Do these people ever stop to listen to how stupid they sound?
from www.sltrib.com – About 1,000 Utahns were told to join the “war on pornography” Saturday at a conference aimed at teaching them how to protect themselves and their children against it or how to get help if they are addicted.
“Internet pornography is the sexual revolution times 1,000,” said Patrick Trueman [pictured], former chief of the U.S. Department of Justice’s Child Exploitation and Obscenity Section Criminal Division under President Reagan and President George H.W. Bush.

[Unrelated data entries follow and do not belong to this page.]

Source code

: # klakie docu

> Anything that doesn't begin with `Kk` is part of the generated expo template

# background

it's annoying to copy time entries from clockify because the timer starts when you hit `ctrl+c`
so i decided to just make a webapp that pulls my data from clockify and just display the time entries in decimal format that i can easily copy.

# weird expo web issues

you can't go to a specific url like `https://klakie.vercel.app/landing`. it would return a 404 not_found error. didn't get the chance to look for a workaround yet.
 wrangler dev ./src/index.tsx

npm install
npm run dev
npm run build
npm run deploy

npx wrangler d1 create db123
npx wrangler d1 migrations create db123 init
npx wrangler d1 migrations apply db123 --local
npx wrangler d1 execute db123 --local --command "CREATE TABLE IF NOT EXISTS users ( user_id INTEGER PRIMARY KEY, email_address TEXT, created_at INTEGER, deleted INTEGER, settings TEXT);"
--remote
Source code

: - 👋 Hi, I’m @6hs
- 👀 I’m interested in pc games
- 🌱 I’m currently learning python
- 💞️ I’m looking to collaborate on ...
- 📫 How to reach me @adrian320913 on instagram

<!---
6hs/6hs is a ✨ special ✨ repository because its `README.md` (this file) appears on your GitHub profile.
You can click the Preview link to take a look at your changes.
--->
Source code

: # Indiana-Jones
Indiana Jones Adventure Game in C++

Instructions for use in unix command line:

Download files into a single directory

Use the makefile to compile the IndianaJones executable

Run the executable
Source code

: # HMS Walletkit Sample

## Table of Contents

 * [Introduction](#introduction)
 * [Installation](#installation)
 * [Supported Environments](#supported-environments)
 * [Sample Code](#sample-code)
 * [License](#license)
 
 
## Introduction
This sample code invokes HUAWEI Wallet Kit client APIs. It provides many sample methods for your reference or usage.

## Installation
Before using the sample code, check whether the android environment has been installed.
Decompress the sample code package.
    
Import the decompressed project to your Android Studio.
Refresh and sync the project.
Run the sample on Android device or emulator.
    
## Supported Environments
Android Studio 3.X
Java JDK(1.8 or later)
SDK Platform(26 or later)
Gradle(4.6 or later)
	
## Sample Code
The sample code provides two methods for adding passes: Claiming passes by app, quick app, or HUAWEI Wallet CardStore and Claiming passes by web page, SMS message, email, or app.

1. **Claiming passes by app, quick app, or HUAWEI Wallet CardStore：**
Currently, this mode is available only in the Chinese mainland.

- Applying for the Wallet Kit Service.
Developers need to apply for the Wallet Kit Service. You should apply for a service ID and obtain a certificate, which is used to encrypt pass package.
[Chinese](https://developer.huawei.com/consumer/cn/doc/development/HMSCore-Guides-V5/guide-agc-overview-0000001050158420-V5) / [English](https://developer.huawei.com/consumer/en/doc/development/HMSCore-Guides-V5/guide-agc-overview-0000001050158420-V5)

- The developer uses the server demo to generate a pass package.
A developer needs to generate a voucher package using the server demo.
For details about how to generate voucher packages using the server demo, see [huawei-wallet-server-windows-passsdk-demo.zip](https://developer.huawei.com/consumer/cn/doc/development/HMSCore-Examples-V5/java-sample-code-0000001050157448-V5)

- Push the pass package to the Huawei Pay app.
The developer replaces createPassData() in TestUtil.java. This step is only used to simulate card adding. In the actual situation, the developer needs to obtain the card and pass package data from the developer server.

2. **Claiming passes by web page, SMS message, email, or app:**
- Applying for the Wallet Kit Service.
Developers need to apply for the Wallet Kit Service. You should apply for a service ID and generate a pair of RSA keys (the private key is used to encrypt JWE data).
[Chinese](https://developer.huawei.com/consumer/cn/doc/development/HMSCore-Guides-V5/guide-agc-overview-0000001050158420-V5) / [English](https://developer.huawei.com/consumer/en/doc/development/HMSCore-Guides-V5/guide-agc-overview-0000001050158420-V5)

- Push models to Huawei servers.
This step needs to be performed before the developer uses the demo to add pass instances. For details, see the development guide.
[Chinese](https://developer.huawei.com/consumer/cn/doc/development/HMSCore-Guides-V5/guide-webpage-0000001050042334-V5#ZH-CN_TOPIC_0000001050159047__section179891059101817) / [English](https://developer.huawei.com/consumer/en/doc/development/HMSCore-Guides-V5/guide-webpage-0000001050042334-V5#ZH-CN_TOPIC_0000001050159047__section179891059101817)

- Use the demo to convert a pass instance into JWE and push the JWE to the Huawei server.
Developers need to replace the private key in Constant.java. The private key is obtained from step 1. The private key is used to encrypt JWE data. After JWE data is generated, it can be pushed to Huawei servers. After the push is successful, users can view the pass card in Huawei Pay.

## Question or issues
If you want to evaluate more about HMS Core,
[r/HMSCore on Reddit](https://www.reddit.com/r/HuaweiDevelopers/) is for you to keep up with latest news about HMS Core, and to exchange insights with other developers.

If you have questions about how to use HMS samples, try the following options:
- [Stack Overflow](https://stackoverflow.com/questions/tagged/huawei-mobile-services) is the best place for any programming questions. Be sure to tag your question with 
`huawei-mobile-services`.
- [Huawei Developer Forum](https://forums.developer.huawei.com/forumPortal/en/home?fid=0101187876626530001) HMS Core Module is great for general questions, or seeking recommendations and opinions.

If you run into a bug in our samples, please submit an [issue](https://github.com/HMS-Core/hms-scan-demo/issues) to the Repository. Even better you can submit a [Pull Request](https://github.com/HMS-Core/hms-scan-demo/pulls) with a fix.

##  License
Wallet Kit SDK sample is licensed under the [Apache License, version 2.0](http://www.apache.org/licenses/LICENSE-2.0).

At the Utah Coalition Against Pornography’s ninth annual conference at Little America Hotel, Trueman said porn leads to sex parties and prostitution and “hijacks our brain” to make users never satisfied, always seeking more deviant images.
He urged listeners to lobby politicians to enforce the federal laws that already exist against hotels, cable and satellite companies providing hard-core pornography. And he told parents to use computer filters.
Without one, “you might as well say to your kids, ‘Anything goes. We don’t love you enough to protect you.’
“What’s more damaging to a child, a handgun or a computer?” he rhetorically asked. “A handgun may not be loaded. The computer is loaded; it’s loaded to the hilt.”
With sessions on repairing relationships harmed by porn, helping teens who view porn and aiding parents in a “digital world,” the conference attracted parents, youth church leaders and families. The coalition’s board includes Utah Attorney General Mark Shurtleff, the Utah Catholic Diocese, LDS Church members and companies that offer counseling and Internet filters.
“It’s one of the big problems affecting the youth in the church” said Peter Barlow, an LDS leader from Draper, who said church leaders urged members to attend the conference. “We need to figure out how to help them.”
He attended a session that offered warning signs of teen porn use, including using vulgar and sexual language, extreme religiosity or avoidance of church activities.
“I have little kids,” said Amy Horspool, from Plain City. “I figure it’s out there, I might as well learn how to protect my family.”
Gov. Gary Herbert, another conference speaker, called porn a “growing scourge.”
“We view ourselves as a very moral community. … But we have every evil here in Utah that’s found in any inner city in America.”
Last year, a study published in the Journal of Economic Perspectives showed Utah had the nation’s highest online porn subscription rate per thousand home broadband users, at 5.47, from 2006 to 2008.
“This is a huge problem. It’s destroying families,” said Jonathan Taylor, who was at a booth promoting the group Sons of Helaman. It provides group therapy to Mormon men struggling with pornography addiction.
The 24-year-old from Riverdale said he is now recovering. Before, he would wake up anticipating and dreading when he would see the graphic images. “I felt out of control. It was dark.”